The first pensions regime was set up by Otto von Bismarck in the late 19th century to stop German labourers going to America to earn money. At that stage, however, average life expectancy was 50 to 55 years. It was probably envisaged that people would not have to get a pension. Things have moved on a great deal since then. There is also the issue of public service pensions and private pensions. They are very different. People who were contributing to a private pension in the last few years have seen their funds slashed enormously. In addition, many people in business cannot afford to set aside the €1,000 to €1,500 per month that they were putting into their pension previously and have stopped contributing. Their fund could be growing or dropping by now. It is a time bomb waiting to go off, even if it is a cliché to say that.

This country is in a slightly better position than other countries. We have a younger population which might be able to sustain the pensions for some time, but in European countries, particularly in Germany, the population will become more weighted towards the older age groups and the younger age groups might not be able to sustain their pensions. We must protect the pensions of people with private pension funds. In a court case last year the banks tried to grab the pension fund of an individual because they were in massive debt. Happily, the court ruled against that. The banks would love to be able to call on people's pension funds so I am glad the decision went that way. However, there is always the fear that they could try again and succeed. The protection of the pension fund is critical for people in business and for people who wish to invest in a pension.

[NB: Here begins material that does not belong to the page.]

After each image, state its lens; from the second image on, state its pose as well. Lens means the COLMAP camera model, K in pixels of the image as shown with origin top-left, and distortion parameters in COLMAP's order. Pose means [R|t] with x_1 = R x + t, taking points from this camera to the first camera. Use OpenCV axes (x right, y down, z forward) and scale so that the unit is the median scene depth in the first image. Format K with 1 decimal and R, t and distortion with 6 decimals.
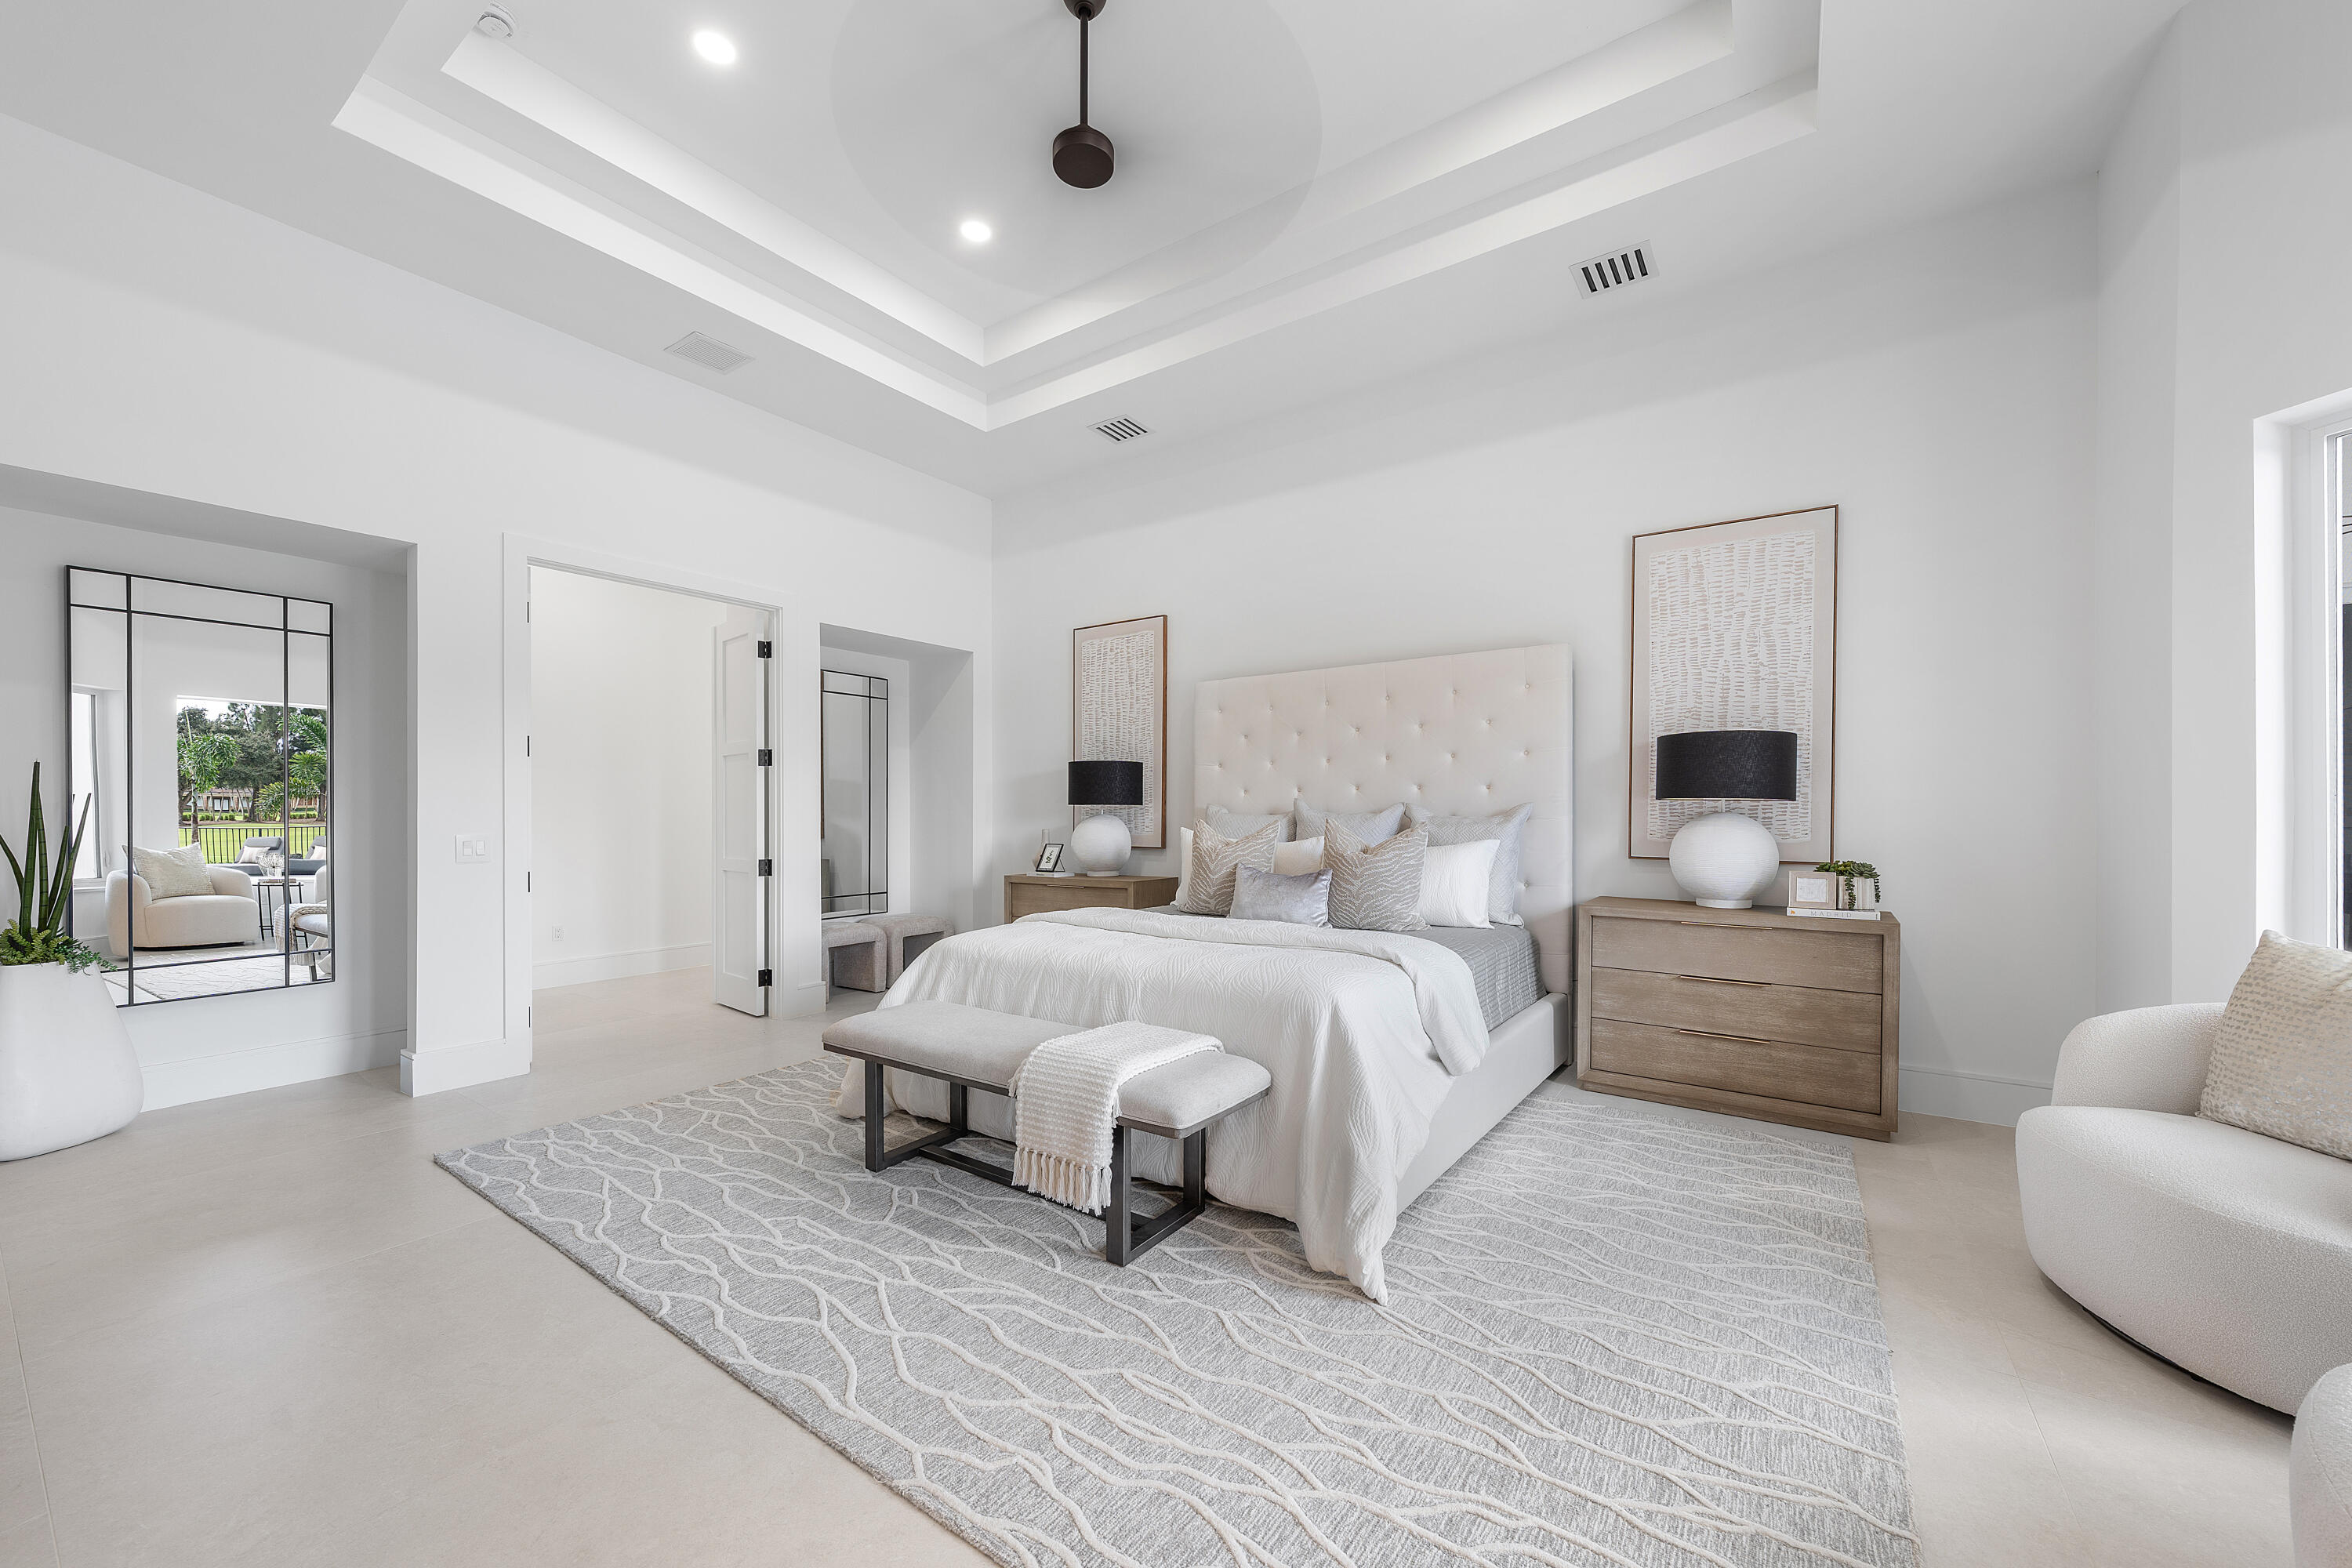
lens RADIAL K [[859.3, 0, 1175.5], [0, 859.3, 795.4], [0, 0, 1]] dist [0.009622, 0.000249]
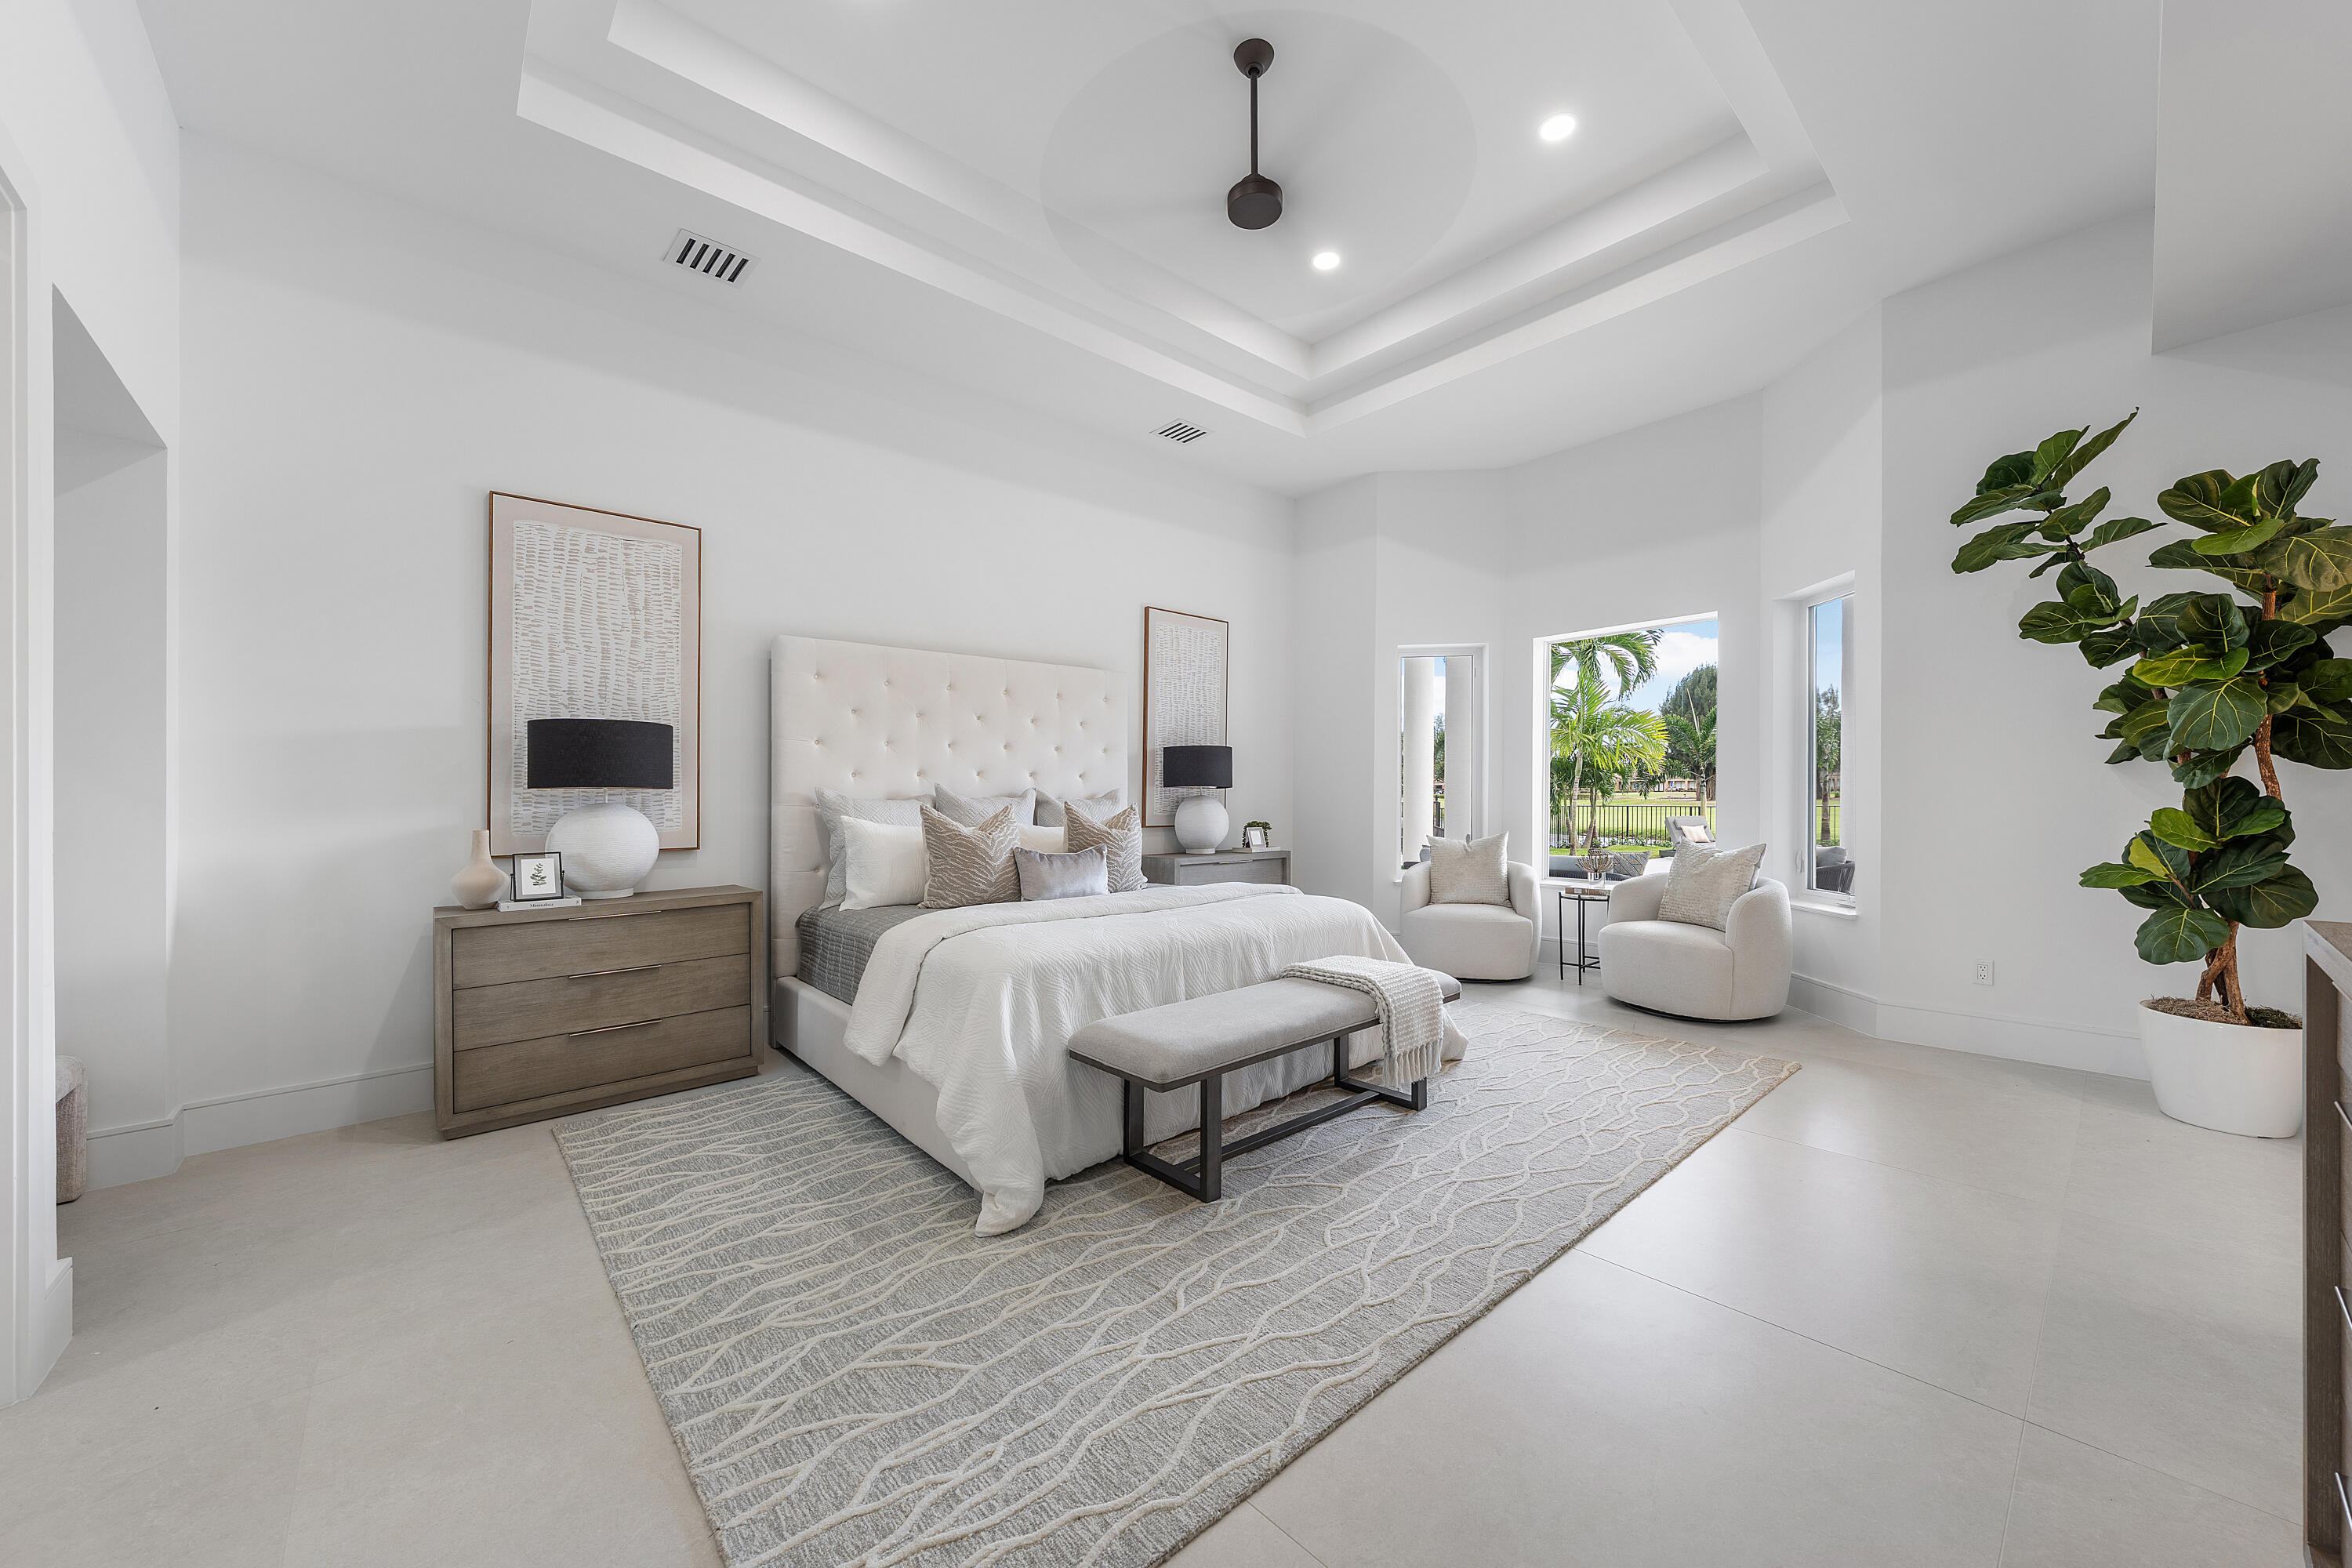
lens RADIAL K [[859.3, 0, 1177.8], [0, 859.3, 795.1], [0, 0, 1]] dist [0.009622, 0.000249]
pose [[0.239561, -0.000399, 0.970881, -0.836868], [-0.008980, 0.999956, 0.002626, 0.013911], [-0.970840, -0.009347, 0.239547, 0.572371]]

I do not believe we have really grasped the enormity of the problem there will be 25 or 30 years hence in terms who will fund the public pensions. As has been said, there are people who, for their own reasons, have not worked and they will get the same pension as people who have contributed throughout their working lives. It is only fair that the latter group be given preferential treatment, even if it was a small lump sum when they retire, as one gets with a private pension or public service pension. The ordinary old age pension for many people is just a continuation of their earnings or, perhaps, a reduction. Perhaps some type of incentive should be given for people in that position.

The other issue is that the pensions industry is keen that some of the pension fund could be released before pension age, depending on whether it is a company pension or a private pension. At present, if one has a private pension and one reaches the age of 65 years, one can withdraw a quarter of the pension fund as a tax free lump sum. We should consider some type of mechanism whereby five years before retirement age a part of the lump sum could be drawn down. Many people could clear their mortgages. It has been shown that many people in the 40 to 65 year age bracket are suffering more than we thought with mortgages that should never have been allowed to extend beyond the 65th birthday. There are people who could use some of their lump sum towards ending their mortgages a few years earlier than retirement age. I do not believe they would spend it on a yacht or holidays around the world. It could be designed so that it could only be released for the purpose of clearing a stressed mortgage. It would help the people concerned and give them an incentive to save in the meantime because there are generous tax allowances for pension contributions.